A personalidade fanática tende a ver a realidade dividida completamente em duas: tudo é branco ou preto, verdadeiro ou falso, bom ou mau, “trigo e joio”; para ela, não existem outras tonalidades. Por isso, ela se converte em juiz implacável que “salva” ou “condena”, assume atitudes fascistas ou nazistas, com a ilusão da raça pura, da ideologia pura, da religião pura...

Niels Bohr, um dos grandes iniciadores da física quântica, afirmou que “o oposto de uma verdade profunda pode ser também outra verdade profunda”. E para ele não se tratava de uma crença ou de uma opinião pessoal, mas de uma constatação, fruto de seus experimentos com partículas sub-atômicas.

Há um fato inegável: ninguém é igual a outro, todos temos algo que nos diferencia. Por isso existe a biodiversidade, milhões de formas de vida. O mesmo e mais profundamente vale para o nível humano. Aqui as diferenças mostram a riqueza da única e mesma humanidade. Podemos ser humanos de muitas formas e devemos ser tolerantes, como toda a realidade é tolerante. A intolerância será sempre um desvio e uma patologia e assim deve ser considerada. 

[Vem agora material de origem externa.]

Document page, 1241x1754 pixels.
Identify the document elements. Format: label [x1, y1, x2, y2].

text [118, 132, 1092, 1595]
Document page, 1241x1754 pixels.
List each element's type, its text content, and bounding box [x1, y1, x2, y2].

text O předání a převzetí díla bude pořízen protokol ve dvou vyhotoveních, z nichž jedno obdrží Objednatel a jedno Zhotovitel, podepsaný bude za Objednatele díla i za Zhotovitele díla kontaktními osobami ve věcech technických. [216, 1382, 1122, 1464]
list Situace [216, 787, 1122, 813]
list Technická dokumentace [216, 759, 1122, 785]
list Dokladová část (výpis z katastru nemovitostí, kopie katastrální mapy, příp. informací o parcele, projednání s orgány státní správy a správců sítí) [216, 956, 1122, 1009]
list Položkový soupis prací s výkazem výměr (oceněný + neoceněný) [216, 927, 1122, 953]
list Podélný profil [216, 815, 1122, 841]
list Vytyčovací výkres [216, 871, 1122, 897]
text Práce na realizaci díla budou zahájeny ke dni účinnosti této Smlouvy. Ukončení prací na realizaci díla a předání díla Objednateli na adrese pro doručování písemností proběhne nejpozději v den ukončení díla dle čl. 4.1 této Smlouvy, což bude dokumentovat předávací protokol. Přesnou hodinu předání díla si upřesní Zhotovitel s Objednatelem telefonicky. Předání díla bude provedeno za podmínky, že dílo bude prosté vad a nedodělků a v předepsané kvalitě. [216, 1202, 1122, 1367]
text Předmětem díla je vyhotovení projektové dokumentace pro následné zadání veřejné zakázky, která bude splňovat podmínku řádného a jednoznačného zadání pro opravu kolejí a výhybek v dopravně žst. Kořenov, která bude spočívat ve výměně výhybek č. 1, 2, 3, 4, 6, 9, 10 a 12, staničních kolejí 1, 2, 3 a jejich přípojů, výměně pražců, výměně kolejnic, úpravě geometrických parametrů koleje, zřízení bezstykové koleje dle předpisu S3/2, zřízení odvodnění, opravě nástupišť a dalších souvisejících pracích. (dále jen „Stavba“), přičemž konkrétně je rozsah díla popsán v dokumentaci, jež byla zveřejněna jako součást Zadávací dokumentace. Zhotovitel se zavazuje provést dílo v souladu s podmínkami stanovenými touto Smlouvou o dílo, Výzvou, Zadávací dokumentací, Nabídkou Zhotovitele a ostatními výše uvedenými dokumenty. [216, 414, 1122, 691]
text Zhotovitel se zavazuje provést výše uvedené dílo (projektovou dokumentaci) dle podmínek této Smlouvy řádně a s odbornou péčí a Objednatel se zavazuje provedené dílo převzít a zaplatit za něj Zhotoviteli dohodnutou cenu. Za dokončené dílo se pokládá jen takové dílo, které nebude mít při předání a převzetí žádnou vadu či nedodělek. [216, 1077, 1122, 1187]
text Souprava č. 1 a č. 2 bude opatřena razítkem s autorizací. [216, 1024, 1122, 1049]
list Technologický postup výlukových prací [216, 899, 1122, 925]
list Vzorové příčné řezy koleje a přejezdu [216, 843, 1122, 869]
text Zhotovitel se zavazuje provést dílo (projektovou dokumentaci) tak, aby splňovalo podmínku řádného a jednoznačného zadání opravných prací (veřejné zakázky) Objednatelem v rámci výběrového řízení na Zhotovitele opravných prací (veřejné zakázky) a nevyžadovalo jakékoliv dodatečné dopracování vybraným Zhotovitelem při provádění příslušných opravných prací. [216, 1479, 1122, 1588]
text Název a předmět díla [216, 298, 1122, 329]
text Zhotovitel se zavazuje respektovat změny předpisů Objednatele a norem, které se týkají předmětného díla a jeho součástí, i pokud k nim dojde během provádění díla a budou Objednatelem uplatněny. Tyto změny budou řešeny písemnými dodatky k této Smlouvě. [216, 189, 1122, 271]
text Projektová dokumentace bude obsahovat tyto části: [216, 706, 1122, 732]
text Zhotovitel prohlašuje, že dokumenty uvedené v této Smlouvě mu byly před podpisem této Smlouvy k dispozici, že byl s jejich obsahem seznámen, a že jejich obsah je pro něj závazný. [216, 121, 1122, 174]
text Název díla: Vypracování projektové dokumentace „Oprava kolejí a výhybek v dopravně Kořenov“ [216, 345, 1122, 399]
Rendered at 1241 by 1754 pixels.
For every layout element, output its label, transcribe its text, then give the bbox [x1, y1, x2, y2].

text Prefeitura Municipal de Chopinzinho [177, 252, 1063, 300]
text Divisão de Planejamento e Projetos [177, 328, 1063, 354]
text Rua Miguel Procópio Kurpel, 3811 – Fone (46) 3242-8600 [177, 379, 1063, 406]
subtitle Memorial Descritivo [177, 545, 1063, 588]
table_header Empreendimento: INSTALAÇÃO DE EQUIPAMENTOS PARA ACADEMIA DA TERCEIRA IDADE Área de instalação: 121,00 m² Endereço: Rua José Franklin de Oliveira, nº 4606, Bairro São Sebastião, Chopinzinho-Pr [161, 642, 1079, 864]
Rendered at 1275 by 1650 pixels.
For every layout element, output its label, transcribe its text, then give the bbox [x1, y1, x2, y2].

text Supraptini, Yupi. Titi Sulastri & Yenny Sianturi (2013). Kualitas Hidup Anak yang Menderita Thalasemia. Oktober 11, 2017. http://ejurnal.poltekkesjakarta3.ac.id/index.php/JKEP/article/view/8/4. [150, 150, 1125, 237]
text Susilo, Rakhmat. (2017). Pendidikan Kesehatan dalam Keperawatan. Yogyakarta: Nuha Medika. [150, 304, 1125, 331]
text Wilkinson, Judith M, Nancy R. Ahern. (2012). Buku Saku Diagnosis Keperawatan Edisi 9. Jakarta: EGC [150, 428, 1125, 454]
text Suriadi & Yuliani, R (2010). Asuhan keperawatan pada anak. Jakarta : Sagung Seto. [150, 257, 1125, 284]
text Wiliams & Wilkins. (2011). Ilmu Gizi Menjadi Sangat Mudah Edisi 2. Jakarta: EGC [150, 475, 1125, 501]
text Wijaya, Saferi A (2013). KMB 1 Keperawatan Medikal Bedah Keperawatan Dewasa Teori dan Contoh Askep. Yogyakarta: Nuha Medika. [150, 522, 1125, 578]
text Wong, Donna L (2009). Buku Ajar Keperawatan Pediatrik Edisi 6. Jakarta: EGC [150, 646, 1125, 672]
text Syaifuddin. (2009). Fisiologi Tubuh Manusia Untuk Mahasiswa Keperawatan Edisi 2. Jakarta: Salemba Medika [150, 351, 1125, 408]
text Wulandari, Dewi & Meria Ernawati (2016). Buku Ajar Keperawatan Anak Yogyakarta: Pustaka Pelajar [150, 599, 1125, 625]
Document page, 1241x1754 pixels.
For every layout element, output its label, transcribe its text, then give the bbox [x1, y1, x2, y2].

Texto bíblico:  Mt 13,24-43

Na oração: O rigorismo não faz parte do caminho da Graça; o caminho da graça se chama compreensão e tolerância. A melhor resposta é dar a oportunidade para que o trigo amadureça; a melhor solução é abrir possibilidade para que o joio seja transformado. É questão de saber esperar. E disso, o amor é especialista.

- Frente ao “joio” presente em seu interior, que atitudes assume: auto-julgamento? moralismo? intransigência?

- E frente ao “outro”, que “pensa, sente e ama de maneira diferente”, como você se situa?